Exercise A: In the forum posts, rewrite the paragraph beginning "I think the most important thing you can do" more briefly, keeping its main facts.
Exercise B: In the forum posts, what does 100footpole offer to do once Chris_wi picks out a helpful book?
Exercise C: From the forum posts, copy the passage word for word. Begin at the words "My brother's divorce" and stop after "impulse I fight.".

Passage to read:
>>>>

Postby 100footpole » Tue Apr 12, 2016 10:51 am

Chris_wi,

My brother's divorce went along similar lines as yours. You will have a tough row to hoe. The most important thing to do is remember the irish blessing: Allow me to Change the things I can, To Accept the things I can't, And the Wisdom to know the difference.

I think the most important thing you can do is to realize that life is a long process, and that mistakes are OK. It is better to expect decency, and to not get fooled the same way twice. It is hard not to become bitter and suspicious, I have said that is something that has happened to me. But, it is also an impulse I fight.

Your kids will continue to love you, even when they say they don't. Pick out a book that you think will help, and let me know what it is, I will read it with you.

cupolatte
Posts: 2
Joined: Mon Apr 11, 2016 3:56 pm

Postby cupolatte » Tue Apr 12, 2016 11:18 am

No one can take away the fact that you ARE important in the lives of your kids, & that they DID have fun with you, or that they WILL remember the good part of your time with them. It’s so awesome that you gave that time to them. It’s also tremendous that you’re going to your Dr. to get back on your med, I believe that will help you a lot. Some people think they don’t need it anymore when really should keep taking it. Don’t give up, Chris-- In the future you will be able to tell her you are feeling better and hopefully resume having time with the kids. In the meantime try to find the next steps you can take to make a better world for your kids: look into getting a new higher paying job, work at keeping the lines of communication open with your wife for your kids’ sake, as you have learned, protect yourself by not telling her too much, Pray to God. He cares and will direct you when you ask Him.

<<<<

Data below:

>>>>

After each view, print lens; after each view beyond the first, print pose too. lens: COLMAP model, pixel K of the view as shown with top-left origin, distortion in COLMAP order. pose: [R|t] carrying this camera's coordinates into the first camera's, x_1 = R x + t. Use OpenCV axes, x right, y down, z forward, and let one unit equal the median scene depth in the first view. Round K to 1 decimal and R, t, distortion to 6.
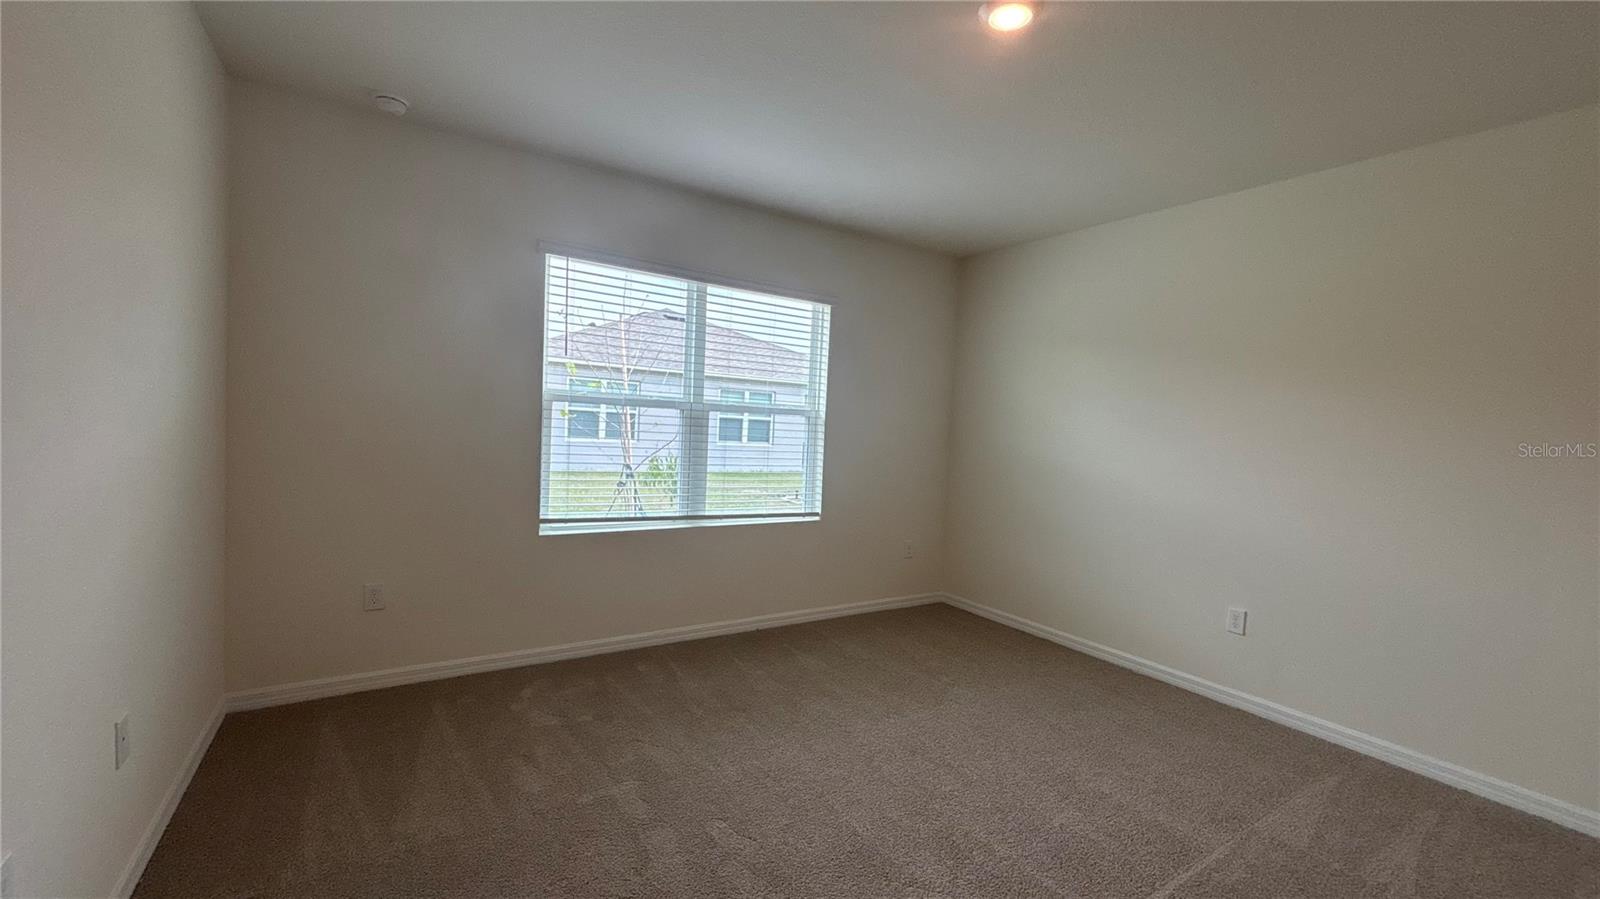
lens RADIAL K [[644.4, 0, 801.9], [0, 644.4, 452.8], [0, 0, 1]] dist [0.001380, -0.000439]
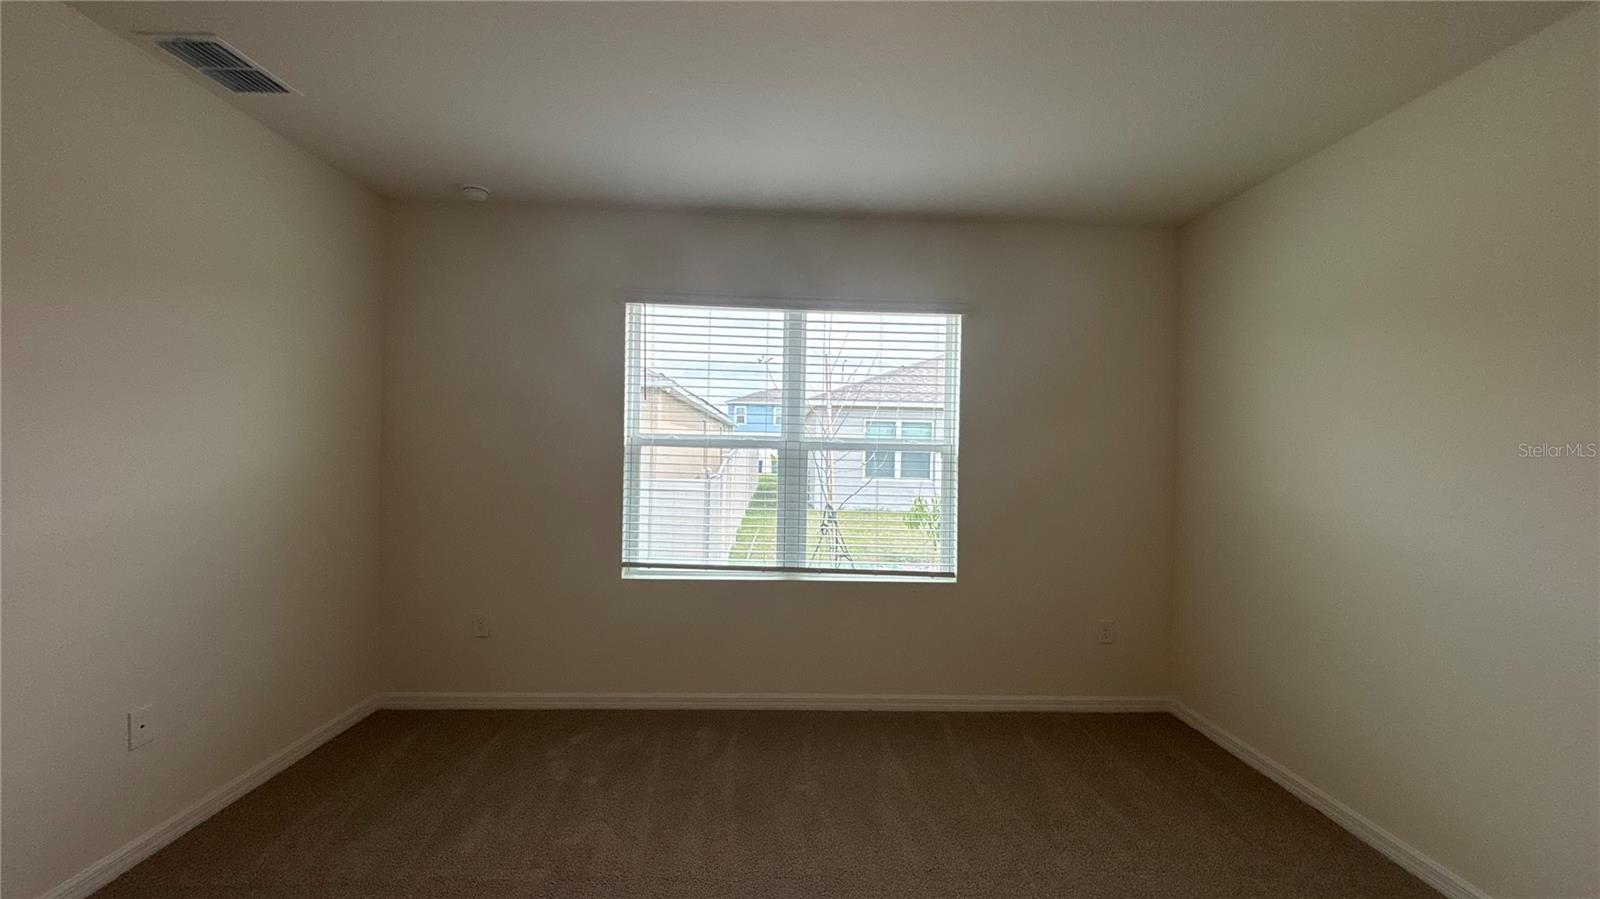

<<<<

Response A: The most important thing is to realize that life is a long process and mistakes are OK. It is better to expect decency and not be fooled the same way twice. It is hard not to become bitter and suspicious, and the writer says this has happened to them but is an impulse they fight.

Response B: Read it with Chris_wi.

Response C:
My brother's divorce went along similar lines as yours. You will have a tough row to hoe. The most important thing to do is remember the irish blessing: Allow me to Change the things I can, To Accept the things I can't, And the Wisdom to know the difference.

I think the most important thing you can do is to realize that life is a long process, and that mistakes are OK. It is better to expect decency, and to not get fooled the same way twice. It is hard not to become bitter and suspicious, I have said that is something that has happened to me. But, it is also an impulse I fight.